CONSIGNE:
Veuillez restituer les entrées ci-dessous sous forme de liste JSON de chaînes, une chaîne par ligne, en omettant les lignes vides.
___ INFORMATIONS EXTRAITES
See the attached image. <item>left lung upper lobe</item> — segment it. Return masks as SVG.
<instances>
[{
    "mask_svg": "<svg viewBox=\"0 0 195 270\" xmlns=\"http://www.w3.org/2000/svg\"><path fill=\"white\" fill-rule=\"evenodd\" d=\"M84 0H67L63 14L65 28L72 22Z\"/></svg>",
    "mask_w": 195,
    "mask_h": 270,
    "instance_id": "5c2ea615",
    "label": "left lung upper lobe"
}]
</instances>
______
RÉSULTAT:
[
  "See the attached image. <item>left lung upper lobe</item> — segment it. Return masks as SVG.",
  "<instances>",
  "[{",
  "    \"mask_svg\": \"<svg viewBox=\\\"0 0 195 270\\\" xmlns=\\\"http://www.w3.org/2000/svg\\\"><path fill=\\\"white\\\" fill-rule=\\\"evenodd\\\" d=\\\"M84 0H67L63 14L65 28L72 22Z\\\"/></svg>\",",
  "    \"mask_w\": 195,",
  "    \"mask_h\": 270,",
  "    \"instance_id\": \"5c2ea615\",",
  "    \"label\": \"left lung upper lobe\"",
  "}]",
  "</instances>"
]